Do UOL, em São Paulo

  • Paulo Fernandes/Vasco.com.br

A acirrada disputa pelo acesso intensifica o mau momento do Vasco da Gama na Série B do Campeonato Brasileiro. Após derrota por 2 a 0 para o CRB neste sábado (15), o técnico Jorginho admitiu ter responsabilidade na desorganização da equipe e prometeu mais trabalho.

"No geral, a equipe teve uma queda técnica e tática. Essa é a minha responsabilidade. Tentamos organizar a equipe e não está acontecendo", reconhece Jorginho, que usa como argumento o sucesso de alguns meses atrás. "Essa equipe já deu muitas alegrias ao Vasco, já foi aplaudida de pé inclusive recentemente."

Contra o CRB não foi aplausos que o Vasco ouviu em São Januário. O intervalo foi marcado por algumas vaias, que se repetiram em alguns momentos do segundo tempo. Torcedores chegaram a chamar o time de "sem vergonha" e até gritar "olé" para o time alagoano. O comportamento irritou, por exemplo, o volante Diguinho, que gesticulou com os braços pedindo mais vaias.

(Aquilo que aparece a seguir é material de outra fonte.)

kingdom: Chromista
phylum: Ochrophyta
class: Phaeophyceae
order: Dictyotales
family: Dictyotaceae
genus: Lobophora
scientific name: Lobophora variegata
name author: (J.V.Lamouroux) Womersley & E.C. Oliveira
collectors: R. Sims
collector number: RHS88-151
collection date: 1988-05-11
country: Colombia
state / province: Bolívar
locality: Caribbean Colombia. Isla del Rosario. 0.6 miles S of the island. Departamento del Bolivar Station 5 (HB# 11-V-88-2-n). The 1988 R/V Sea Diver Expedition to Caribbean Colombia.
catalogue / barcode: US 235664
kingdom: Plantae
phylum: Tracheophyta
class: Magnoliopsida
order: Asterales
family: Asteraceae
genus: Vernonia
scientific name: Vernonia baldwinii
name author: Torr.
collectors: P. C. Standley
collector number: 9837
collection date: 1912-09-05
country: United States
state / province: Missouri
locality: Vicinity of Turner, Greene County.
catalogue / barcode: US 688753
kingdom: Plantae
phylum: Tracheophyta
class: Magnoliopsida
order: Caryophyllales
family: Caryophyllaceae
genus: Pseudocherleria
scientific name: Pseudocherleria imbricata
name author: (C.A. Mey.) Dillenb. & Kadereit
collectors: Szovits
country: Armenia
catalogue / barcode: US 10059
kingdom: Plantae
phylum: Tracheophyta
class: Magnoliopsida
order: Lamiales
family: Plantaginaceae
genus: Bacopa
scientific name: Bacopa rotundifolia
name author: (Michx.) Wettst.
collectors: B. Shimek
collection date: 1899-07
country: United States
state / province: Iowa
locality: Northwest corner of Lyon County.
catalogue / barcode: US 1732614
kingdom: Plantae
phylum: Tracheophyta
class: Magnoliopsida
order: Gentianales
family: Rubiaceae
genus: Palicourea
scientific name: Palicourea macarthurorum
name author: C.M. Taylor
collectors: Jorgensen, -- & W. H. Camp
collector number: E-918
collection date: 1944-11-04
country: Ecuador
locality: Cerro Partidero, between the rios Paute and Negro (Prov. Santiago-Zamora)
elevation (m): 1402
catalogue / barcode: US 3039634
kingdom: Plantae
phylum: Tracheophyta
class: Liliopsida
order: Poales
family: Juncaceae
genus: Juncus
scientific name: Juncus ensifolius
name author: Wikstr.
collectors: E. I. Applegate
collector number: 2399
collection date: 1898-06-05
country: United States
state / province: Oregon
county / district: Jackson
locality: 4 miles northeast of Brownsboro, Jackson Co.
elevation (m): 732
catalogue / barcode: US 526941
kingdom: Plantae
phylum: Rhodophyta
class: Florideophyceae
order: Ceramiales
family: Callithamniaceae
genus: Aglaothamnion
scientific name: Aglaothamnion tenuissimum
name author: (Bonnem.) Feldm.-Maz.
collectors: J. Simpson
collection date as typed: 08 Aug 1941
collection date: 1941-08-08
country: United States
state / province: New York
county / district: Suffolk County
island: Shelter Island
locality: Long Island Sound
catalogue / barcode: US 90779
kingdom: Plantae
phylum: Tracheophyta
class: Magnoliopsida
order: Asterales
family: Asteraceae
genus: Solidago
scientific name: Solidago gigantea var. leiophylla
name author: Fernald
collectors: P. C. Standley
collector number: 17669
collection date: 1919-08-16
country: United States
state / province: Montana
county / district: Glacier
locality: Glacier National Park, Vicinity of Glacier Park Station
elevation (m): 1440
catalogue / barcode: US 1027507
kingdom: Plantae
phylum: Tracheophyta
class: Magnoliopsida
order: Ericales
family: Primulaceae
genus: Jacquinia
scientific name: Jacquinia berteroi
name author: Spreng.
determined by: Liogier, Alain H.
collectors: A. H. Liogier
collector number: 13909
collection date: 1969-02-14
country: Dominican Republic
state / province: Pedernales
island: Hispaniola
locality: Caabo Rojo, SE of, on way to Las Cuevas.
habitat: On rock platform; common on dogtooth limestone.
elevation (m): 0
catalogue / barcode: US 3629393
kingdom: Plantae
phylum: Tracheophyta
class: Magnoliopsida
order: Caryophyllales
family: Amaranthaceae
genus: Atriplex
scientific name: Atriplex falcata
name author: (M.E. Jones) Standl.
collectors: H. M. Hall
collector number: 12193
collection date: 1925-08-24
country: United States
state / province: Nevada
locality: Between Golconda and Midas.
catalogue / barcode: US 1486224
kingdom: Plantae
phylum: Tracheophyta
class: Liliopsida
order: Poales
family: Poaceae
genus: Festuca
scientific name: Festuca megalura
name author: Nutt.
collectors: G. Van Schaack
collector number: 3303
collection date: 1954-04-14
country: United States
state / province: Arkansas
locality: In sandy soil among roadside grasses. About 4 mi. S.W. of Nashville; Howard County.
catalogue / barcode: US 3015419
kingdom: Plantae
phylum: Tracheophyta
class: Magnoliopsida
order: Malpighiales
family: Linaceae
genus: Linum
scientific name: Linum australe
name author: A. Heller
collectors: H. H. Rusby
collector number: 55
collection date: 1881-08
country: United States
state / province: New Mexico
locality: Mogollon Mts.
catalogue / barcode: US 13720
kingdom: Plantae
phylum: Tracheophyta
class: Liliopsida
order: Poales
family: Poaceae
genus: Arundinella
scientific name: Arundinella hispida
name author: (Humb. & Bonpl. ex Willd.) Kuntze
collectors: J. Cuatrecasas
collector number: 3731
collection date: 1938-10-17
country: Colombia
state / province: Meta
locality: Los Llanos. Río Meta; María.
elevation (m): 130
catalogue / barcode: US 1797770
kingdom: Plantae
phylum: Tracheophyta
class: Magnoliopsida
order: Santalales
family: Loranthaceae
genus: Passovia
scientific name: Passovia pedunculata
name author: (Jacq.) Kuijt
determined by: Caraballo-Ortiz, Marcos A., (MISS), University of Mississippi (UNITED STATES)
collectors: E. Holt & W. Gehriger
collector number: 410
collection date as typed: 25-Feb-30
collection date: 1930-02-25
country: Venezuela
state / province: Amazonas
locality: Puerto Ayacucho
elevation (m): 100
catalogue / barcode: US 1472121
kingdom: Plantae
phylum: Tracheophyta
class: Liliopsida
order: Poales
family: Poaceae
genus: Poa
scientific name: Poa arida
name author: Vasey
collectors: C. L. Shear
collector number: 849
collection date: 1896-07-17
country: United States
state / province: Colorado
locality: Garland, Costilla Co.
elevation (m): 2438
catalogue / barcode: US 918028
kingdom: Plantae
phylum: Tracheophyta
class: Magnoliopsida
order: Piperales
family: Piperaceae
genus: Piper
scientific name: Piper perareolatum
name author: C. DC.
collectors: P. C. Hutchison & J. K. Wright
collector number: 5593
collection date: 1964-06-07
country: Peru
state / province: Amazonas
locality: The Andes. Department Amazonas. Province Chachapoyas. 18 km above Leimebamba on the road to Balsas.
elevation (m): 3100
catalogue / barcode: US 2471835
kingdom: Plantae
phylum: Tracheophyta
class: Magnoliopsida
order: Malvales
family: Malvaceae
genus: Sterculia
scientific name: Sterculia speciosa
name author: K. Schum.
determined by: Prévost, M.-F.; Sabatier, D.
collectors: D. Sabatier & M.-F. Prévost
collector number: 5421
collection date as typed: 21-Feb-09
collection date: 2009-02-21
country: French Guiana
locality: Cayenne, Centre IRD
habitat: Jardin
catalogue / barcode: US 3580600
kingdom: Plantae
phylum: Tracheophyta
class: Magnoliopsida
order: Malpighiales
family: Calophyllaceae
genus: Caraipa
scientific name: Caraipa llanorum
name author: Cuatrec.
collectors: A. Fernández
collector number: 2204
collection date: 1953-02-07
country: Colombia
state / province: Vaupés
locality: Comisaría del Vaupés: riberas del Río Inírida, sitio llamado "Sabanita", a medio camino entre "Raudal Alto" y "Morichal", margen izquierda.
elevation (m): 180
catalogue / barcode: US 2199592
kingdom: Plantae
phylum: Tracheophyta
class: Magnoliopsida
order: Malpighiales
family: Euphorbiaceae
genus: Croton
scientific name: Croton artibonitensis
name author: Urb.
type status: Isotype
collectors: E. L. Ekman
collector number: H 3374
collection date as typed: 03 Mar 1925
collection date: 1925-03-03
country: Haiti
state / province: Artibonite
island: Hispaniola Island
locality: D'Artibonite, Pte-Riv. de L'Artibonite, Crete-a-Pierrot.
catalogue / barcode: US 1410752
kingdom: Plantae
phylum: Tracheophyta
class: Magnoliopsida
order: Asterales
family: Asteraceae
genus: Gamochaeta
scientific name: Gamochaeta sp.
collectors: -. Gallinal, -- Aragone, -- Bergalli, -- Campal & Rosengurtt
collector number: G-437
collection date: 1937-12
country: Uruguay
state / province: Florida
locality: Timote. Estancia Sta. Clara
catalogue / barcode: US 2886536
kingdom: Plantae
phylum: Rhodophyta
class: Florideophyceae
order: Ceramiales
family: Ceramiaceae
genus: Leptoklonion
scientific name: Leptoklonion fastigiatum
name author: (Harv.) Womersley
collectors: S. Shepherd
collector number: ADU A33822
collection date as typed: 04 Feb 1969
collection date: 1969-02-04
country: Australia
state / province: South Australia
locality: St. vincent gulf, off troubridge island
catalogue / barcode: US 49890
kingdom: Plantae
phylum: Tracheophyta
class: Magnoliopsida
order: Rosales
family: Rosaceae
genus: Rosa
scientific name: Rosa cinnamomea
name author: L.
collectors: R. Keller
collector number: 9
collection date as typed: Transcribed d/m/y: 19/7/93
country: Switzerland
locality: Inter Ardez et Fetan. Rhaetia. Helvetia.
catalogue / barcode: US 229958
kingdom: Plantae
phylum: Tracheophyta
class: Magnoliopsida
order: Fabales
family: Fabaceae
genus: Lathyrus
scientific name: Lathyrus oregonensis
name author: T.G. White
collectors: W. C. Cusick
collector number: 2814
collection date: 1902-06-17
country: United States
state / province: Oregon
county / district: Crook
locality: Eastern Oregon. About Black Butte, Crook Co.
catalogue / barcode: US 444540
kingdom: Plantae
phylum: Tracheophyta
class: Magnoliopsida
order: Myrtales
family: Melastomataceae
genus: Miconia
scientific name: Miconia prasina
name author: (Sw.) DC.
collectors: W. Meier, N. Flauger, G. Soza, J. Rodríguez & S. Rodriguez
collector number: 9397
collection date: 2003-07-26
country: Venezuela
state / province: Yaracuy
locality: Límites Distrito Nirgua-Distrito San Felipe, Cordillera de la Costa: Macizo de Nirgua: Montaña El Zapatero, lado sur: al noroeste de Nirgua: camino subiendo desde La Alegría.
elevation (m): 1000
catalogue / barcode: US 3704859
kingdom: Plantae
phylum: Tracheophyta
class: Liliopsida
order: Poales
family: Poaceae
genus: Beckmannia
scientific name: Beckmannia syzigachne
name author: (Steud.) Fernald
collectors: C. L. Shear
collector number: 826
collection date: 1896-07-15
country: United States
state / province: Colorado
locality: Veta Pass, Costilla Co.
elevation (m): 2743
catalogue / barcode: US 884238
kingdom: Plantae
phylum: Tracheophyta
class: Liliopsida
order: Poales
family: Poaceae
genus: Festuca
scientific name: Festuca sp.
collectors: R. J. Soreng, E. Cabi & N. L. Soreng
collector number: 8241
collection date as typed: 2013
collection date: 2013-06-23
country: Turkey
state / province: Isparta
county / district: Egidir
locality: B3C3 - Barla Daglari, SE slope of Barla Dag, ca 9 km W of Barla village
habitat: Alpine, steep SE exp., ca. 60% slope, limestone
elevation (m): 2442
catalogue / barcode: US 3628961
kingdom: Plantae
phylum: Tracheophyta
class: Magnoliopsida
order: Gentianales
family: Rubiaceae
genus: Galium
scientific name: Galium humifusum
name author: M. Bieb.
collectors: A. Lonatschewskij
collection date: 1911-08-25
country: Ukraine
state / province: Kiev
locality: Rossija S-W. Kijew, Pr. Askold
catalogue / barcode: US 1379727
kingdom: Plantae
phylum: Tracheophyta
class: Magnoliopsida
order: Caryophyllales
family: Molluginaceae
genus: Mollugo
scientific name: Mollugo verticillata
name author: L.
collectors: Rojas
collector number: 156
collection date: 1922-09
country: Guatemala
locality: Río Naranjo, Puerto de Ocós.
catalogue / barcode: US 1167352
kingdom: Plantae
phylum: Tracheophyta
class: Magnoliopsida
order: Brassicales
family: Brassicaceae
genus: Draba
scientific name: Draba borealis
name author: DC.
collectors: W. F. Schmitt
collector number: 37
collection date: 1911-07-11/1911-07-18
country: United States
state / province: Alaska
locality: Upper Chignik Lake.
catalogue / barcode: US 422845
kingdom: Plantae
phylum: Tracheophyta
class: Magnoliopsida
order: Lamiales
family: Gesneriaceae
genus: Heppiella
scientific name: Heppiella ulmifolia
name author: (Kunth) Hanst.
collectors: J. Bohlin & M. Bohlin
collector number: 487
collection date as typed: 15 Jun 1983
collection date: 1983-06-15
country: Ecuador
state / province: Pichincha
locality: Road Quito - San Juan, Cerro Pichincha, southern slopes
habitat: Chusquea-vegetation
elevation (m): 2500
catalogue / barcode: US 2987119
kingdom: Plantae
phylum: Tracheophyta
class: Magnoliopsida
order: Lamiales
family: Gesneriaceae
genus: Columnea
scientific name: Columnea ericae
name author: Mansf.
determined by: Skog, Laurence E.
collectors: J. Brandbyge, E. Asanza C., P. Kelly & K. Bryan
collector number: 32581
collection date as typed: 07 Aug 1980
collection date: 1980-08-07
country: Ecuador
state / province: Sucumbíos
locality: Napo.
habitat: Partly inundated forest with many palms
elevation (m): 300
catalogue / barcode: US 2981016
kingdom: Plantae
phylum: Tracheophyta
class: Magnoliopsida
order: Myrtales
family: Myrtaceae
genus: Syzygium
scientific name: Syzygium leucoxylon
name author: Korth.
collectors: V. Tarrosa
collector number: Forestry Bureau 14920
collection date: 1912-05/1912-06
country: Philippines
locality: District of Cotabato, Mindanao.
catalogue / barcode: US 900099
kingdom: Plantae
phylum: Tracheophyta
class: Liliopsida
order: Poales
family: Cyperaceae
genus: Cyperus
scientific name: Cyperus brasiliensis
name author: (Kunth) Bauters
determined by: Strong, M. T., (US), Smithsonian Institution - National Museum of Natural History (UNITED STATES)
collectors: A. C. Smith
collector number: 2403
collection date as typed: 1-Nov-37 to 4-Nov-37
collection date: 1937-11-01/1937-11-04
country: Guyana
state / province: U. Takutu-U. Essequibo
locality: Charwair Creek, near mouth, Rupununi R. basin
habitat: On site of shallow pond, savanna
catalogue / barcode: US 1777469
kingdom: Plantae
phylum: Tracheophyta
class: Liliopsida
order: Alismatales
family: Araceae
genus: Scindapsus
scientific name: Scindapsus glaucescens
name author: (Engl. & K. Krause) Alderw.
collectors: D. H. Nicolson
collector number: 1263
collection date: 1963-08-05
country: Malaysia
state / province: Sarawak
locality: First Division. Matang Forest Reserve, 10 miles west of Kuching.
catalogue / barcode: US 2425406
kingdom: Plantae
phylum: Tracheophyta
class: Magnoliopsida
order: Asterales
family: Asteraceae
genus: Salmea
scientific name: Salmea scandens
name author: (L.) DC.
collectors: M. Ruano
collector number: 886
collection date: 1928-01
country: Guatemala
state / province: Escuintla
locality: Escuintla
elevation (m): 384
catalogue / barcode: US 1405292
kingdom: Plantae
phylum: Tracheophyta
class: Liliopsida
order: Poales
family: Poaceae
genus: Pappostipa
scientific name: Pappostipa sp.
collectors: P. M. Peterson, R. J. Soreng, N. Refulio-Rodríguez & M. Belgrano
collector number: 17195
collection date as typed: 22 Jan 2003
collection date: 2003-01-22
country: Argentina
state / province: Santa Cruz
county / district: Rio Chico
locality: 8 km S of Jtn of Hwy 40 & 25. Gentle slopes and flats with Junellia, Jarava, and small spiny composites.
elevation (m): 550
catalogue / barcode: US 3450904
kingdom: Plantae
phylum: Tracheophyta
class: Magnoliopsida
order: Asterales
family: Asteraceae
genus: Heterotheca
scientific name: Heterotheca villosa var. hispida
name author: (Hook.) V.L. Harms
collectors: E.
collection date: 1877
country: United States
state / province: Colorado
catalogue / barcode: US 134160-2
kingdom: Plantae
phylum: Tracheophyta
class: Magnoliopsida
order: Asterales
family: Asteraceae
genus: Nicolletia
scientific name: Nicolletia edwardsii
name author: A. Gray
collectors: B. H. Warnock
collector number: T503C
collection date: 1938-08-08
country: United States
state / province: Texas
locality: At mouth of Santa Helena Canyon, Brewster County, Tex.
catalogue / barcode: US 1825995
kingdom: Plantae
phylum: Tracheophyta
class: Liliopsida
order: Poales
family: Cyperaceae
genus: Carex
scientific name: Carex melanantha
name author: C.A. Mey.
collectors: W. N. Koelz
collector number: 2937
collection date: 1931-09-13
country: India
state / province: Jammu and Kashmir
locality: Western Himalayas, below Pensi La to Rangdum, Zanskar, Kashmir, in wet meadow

"O torcedor tem razão, não fomos bem. Temos que admitir isso", diz Jorginho, que desaprova a reação de Diguinho. "Não pode ser assim, pedir vaias, porque só vai aumentar a indignação do torcedor. Sei que não é fácil, o jogador fica de cabeça quente. Mas com certeza não posso aprovar uma situação como essa porque o torcedor tem razão", afirma.

O final da partida foi cercado de mistério pois o presidente Eurico Miranda deixou os camarotes minutos antes do apito. Ele foi ao vestiário para dar apoio a Jorginho – e não demiti-lo, como o deslocamento poderia dar a entender. O treinador tem sido criticado pelas más atuações da equipe.

"Saí triste do jogo. Aceito a vaia do torcedor, mas saio sempre de cabeça erguida porque minha postura é sempre olho no olho, pelo melhor para o Vasco da Gama", discursa Jorginho. "Vamos continuar acreditando que as coisas vão mudar. Precisamos chacoalhar para sair desta situação juntos."